TASK SET —
1: In the passage on Bombana gold mining, what does the term berdoa mean?
2: Repeat the passage on Bombana gold mining word for word, from "In Bombana gold" up to and including "ameliorate those risks.".

PAGE EXTRACT —
-------

In Bombana gold mining, people deploy their traditional cultures, identities, social relations, gender relations, morality, norms and values in their mining and family lives. They justify their engagement in mining, the choice of small-scale mining methods, and interpret what is risky and non-risky, to conduct their livelihoods. They draw on customary beliefs and practices to identify and ameliorate those risks.
The concept of rezeki (livelihood, luck, fortune understood as a gift from God)) is a powerful motive for miners. Rezeki encompasses economic motivation (culturally defined) and religious rationale. It expresses morality based on religious ideas, particularly Islamic values regarding the conduct of worship (ibadah) and struggling for life (jihad). These religiously inflected motives keep people going to mine even though they risk their lives in the deep 50-metre shafts and often get no returns in a day. Their religious calculation that God (Allah) will intervene in their rezeki underpins their economic calculation of mining. People express religious values by working hard (berusaha) along with supplication (berdoa) to optimise their rezeki. Yet, they also always expect to encounter bala (disaster/risks), which can also carry the sense of being given by God). I explain this customary and religious concept of risk, which reveals what they perceive as 'health risks'. Their perception of risks encompasses a comprehensive set of adverse health impacts, and negative impacts on the broader concept of human health, including physical, psychological, mental, social, and environmental.

-------

ROWS —
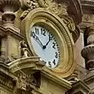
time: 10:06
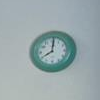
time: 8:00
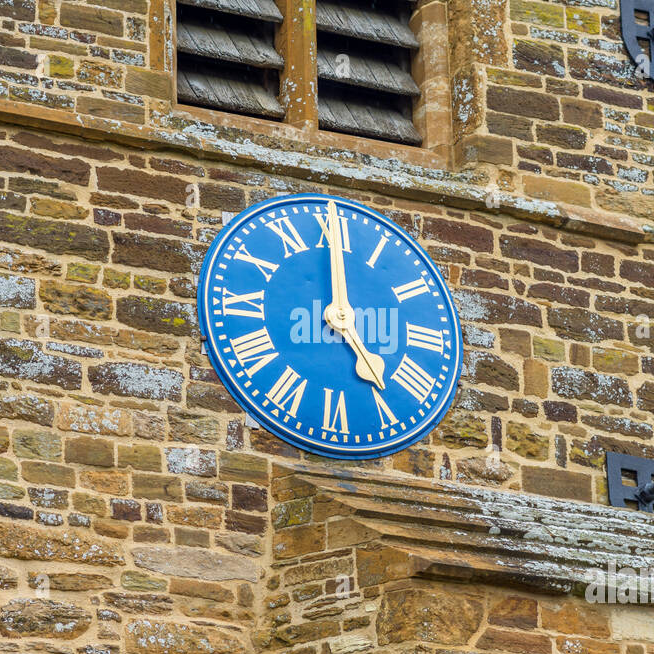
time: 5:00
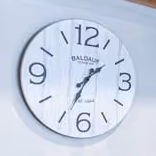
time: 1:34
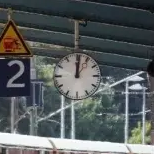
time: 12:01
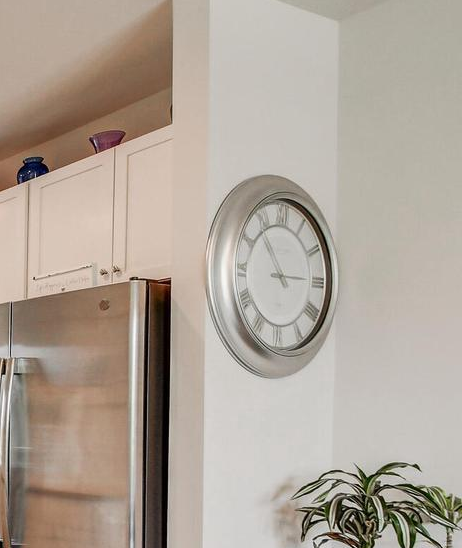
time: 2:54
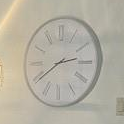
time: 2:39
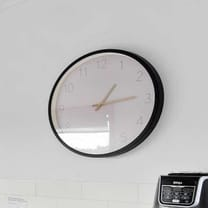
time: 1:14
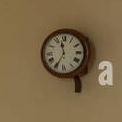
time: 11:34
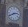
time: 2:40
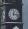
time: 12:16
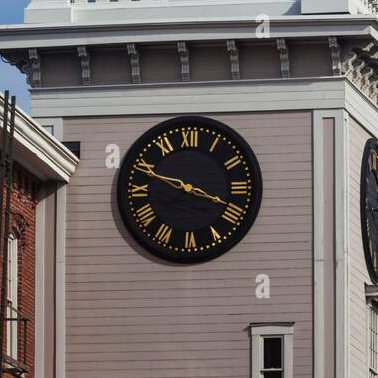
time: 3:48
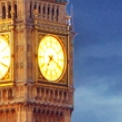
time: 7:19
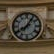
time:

-------

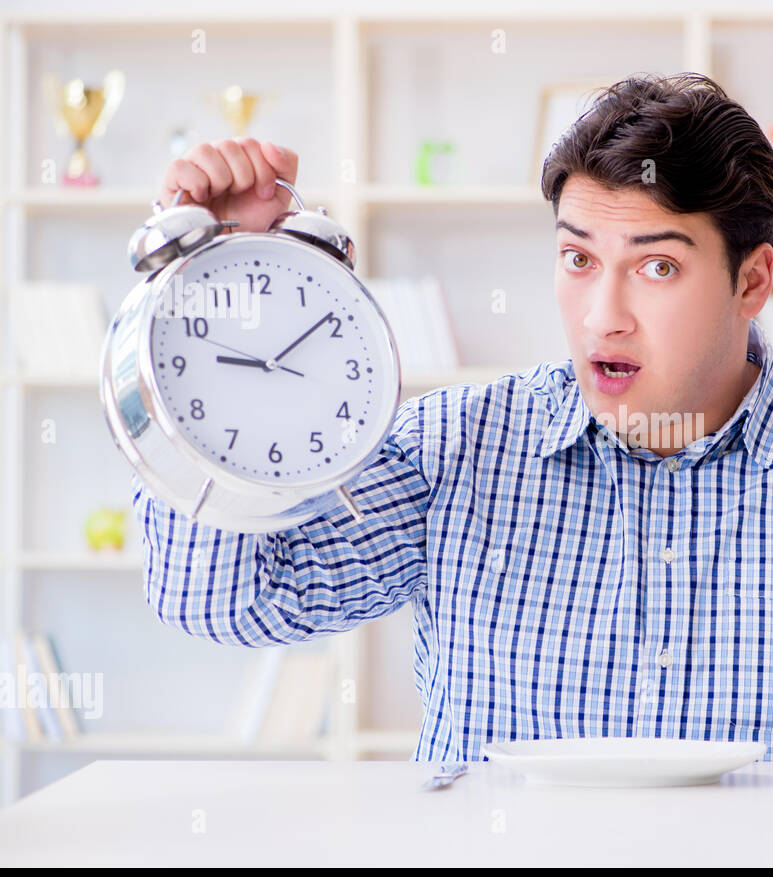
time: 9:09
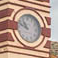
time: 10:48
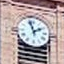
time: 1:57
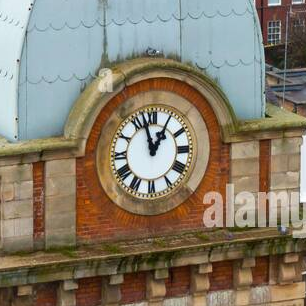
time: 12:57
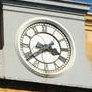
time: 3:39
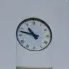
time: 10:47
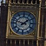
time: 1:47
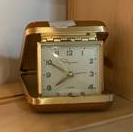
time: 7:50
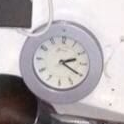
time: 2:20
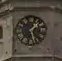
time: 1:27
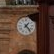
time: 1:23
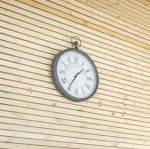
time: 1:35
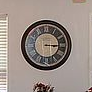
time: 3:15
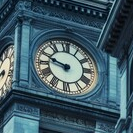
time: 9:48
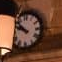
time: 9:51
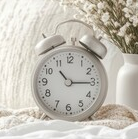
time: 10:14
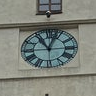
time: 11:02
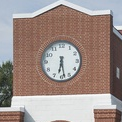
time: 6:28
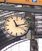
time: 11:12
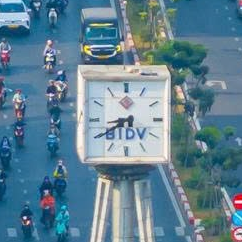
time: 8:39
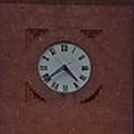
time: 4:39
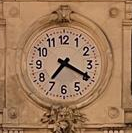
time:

-------

ANSWERS —
1: Supplication.

2:
In Bombana gold mining, people deploy their traditional cultures, identities, social relations, gender relations, morality, norms and values in their mining and family lives. They justify their engagement in mining, the choice of small-scale mining methods, and interpret what is risky and non-risky, to conduct their livelihoods. They draw on customary beliefs and practices to identify and ameliorate those risks.